*TRECHO DO DOCUMENTO*
┌──

A camarotização do carnaval soteropolitano

O camarote é um fenômeno espontâneo do carnaval, tendo sua forma embrionária da década de 1920, quando eram colocados banquinhos e/ou cadeiras de um lado a outro das calçadas para assistir ansiosamente o desfile de corsos. Participar das carreatas dentro dos automóveis abertos ricamente adornados era uma prática restrita às famílias de maior poder de consumo. Pouquíssimas pessoas tinham condições financeiras de adquirir um carro naquela época. Neste processo, a massa era apenas coadjuvante, ocupando os passeios públicos para admirar a ostentação elitista. Com o intuito de minimizarem o desconforto de horas de desfiles em pé, grupos inteiros, ocupando papel de espectadores, passaram a trazer as mobílias das suas próprias casas, proporcionando um descanso ocasional durante horas ininterruptas de apresentação.

Para garantirem posição estratégica, algumas pessoas começaram a delimitar seus espaços antecipadamente, pintando as zonas de interesse com suas iniciais ou disponibilizando as mobílias nas calçadas semanas antes dos Dias Gordos. Se o “dono do pedaço” se ausentasse durante a festa, qualquer um poderia ocupar a área até seu retorno. Com a cristalização do costume, o poder público regulou a prática, determinando a colocação das mobílias apenas durante os desfiles, de modo que os passeios das casas comerciais permanecessem intactos, sob pena de multa e apreensão em caso de descumprimento.

Assim, na face de Carnaval-negócio, a prática de aluguel por temporada proporciona cifras instigantes para aqueles que preferem passar os Dias Gordos longe do som ensurdecedor dos trios elétricos. Um apartamento de alto padrão localizado na área nobre dos circuitos custa, em média, de R$8.000,00 a R$12.000,00 (sete diárias). Cerca de quatro meses antes dos festejos, começa a guerra dos corretores, intermediários entre proprietários imobiliários e turistas sedentos pelos meios de hospedagem alternativos, cujo custo-benefício, muitas vezes, supera hotéis, pousadas e albergues.

└──

*O QUE FAZER*
Segundo o trecho, em que década surgiu a forma embrionária do camarote? Baseie-se somente no trecho.

*DADOS DO EXERCÍCIO*

┌──

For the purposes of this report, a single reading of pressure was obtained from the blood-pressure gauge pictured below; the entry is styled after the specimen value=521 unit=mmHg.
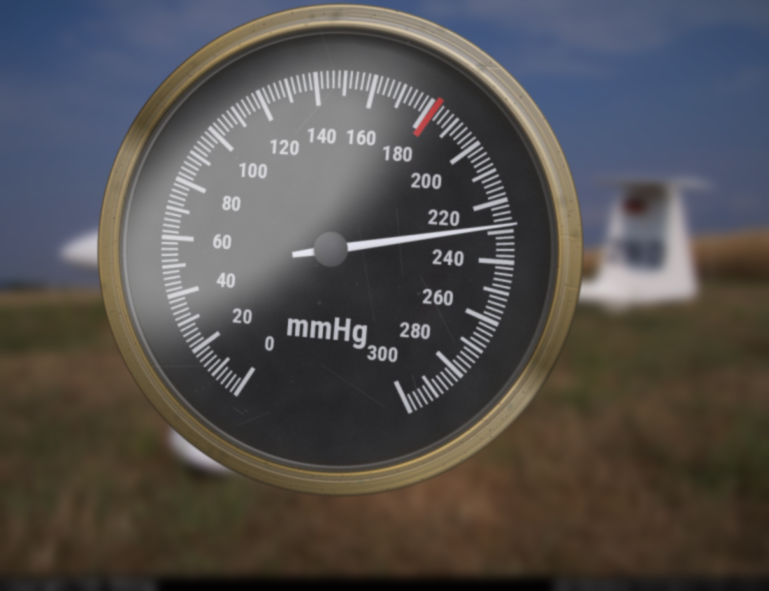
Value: value=228 unit=mmHg
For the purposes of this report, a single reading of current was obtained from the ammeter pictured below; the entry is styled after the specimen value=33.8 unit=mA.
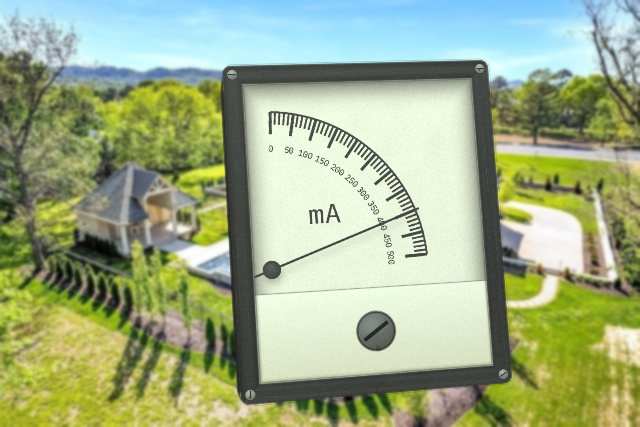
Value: value=400 unit=mA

└──

*RESPOSTA DO EXERCÍCIO*
Na década de 1920.